L’Homme à l’Hispano/Chapitre XXVI

Émile-Paul Frères (p. 259-271).

XXVI


Après quelques secondes, elle eut la force de murmurer :

— Je l’avais bien vu.

Elle voulut s’enfuir.

— Restez là sans bouger, je vous prie ; n’appelez personne, dit Oswill.

Il était impeccable et vraiment d’une grande allure. Sur la chemise dure de son smoking, il portait un bouton de saphir entouré de brillants. Sa cravate semblait sculptée comme un papillon d’onyx. Une pelisse ouverte, dont le col et les longs parements étaient de zibeline, lui avait servi de vêtement d’auto. Il avait des gants de daim ; par un miracle de vigueur et à l’aide de cosmétiques, ses cheveux blancs, tout à l’heure courbés par le vent, gardaient sur son visage basané la forme ronde et collée d’un bonnet de bain. Ses yeux bicolores demeuraient immobiles, protégés par la double barre des sourcils. Il souriait comme un diable en regardant la nourrice.

— Comment ça va, Antoinette ?… dit-il. Vous avez toujours l’air d’une vieille pomme de terre en robe de chambre…

Dans le parc, des aboiements cessèrent. II grommela :

— Les chiens se luisent enfin ! C’est drôle, dans cette maison — où j’ai pourtant le droit de venir, je pense — quand j’arrive, les chiens aboient, les vieilles bonnes montrent les dents. J’aurais dû apporter un fouet.

Il s’avança. Il vit la table étincelante. Il mâcha entre ses dents ;

— Je pense qu’il engraisse.

— Qu’est-ce que monsieur vient faire ici ? osa demander Antoinette.

Il répondit :

— Vous le verrez.

Et, comme elle tentait de se glisser entre les meubles pour sortir, il ajouta :

— Vous avez envie de bouger ? Fermez donc la porte.

Tremblante, elle obéit. Il ricana :

— Je fais peur aux femmes, même aux vieilles.

De nouveau, elle voulut se sauver. Il la ramena du geste :

— Où est votre maîtresse ?

Elle répondit :

— Dans sa chambre, monsieur.

— Et son amoureux ?

Elle se tut.

— Bien, dit-il, lui aussi. Dans l’autre aile ?

Elle fit signe que oui, en boule et lisse comme une perdrix devant un pointer.

Il sourit :

— Nous sommes tranquilles.

Encore une fois, elle essaya de sortir. Méchamment, il la laissa atteindre les marches.
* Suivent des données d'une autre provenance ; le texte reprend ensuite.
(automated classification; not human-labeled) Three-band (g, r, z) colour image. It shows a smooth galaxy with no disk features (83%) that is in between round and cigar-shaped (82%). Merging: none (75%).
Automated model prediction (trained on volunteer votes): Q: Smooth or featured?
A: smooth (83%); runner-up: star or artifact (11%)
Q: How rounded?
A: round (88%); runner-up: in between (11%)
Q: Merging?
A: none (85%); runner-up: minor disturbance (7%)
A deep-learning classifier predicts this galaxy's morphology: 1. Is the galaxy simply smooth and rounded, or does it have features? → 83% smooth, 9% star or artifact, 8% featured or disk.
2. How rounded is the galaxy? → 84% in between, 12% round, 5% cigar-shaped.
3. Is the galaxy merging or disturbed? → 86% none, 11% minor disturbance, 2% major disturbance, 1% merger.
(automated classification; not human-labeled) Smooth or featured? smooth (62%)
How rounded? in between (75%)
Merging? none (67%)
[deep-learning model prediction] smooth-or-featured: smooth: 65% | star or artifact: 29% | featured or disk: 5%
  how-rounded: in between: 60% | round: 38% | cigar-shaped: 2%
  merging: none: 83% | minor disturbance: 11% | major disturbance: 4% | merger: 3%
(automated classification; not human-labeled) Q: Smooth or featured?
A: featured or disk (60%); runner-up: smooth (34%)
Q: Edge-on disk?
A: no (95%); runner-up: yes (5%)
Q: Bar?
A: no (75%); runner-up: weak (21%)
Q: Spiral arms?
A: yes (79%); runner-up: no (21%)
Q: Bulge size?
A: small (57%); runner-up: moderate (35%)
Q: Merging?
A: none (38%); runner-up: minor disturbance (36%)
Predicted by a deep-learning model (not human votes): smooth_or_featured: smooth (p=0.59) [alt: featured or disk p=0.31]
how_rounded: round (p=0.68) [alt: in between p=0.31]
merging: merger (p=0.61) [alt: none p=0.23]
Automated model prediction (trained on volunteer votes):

Dès qu’elle fut sur la première, il cria :

— Antoinette !

Elle revint, l’air tirée par un caoutchouc qui reprend sa mesure après s’être allongé.

Il dit :

— Antoinette… tout à l’heure, il est arrivé, ici, un vieux petit monsieur, très laid… C’est un notaire. Je veux lui parler. Amenez-le-moi, tout de suite.

Elle eut une joie : lui-même, il l’aidait à s’en aller. Elle pourrait courir à l’autre bout du château, prévenir Stéphane. Mais il le devina ; à la seconde où elle allait disparaître, il la retint de nouveau et scanda rapidement :

— Antoinette !… Sans rien dire, hein ?… Si vous dites quelque chose, je fais un malheur ! Je vous tue, vieille pomme de terre ! Je tue le notaire. Je tue votre maîtresse. Je tue l’amoureux. Je tue les chiens. Je tue tout le monde, je vous assure.

Il tendait le bras vers elle, le buste en avant, dans une attitude burlesque de clown méchant. Elle sortit terrifiée. Il grommela encore : « Vieille pomme de terre », pour l’effrayer, mais il serrait vraiment les poings. Une fureur soudaine l’avait saisi. Il pensa :

— J’ai tort de jouer la comédie et de dire que je tuerai tout le monde. Je deviendrais capable de le faire… Salaud !

Il prit sur la table une bouteille de champagne, se versa un grand verre qu’il vida d’un trait, et puis un autre. Alors, il parut moins excentrique, plus lucide.


Il avait quitté Biarritz deux heures auparavant et à l’improviste. Il avait rencontré Laberose. Apercevant Oswill, il avait bien murmuré : « Quel perroquet ! » Mais Cinégiak, absent, n’avait pu répondre : « Tu parles d’un zèbre ! » comme il avait accoutumé. Oswill frappait sur l’épaule de Laberose, au risque de le précipiter sur le bar :

— Eh bien, qu’est-ce que vous avez fait de votre cornac ? Vous sortez seul ? Prenez garde aux accidents.

Laberose répondit méchamment que Cinégiak était invité à Oloron avec quelques personnes. Il les nomma. Oswill se sentit poignardé. Il négligea de boire et sortit. Il allait à grands pas. Ainsi, Dewalter tenait ? Il n’avait rien dir. S’il avait dit quelque chose, lady Oswill, tout de même, l’avait gardé ? Dans sa faiblesse, elle osait inviter ses amis et leur présenter son ruffian ?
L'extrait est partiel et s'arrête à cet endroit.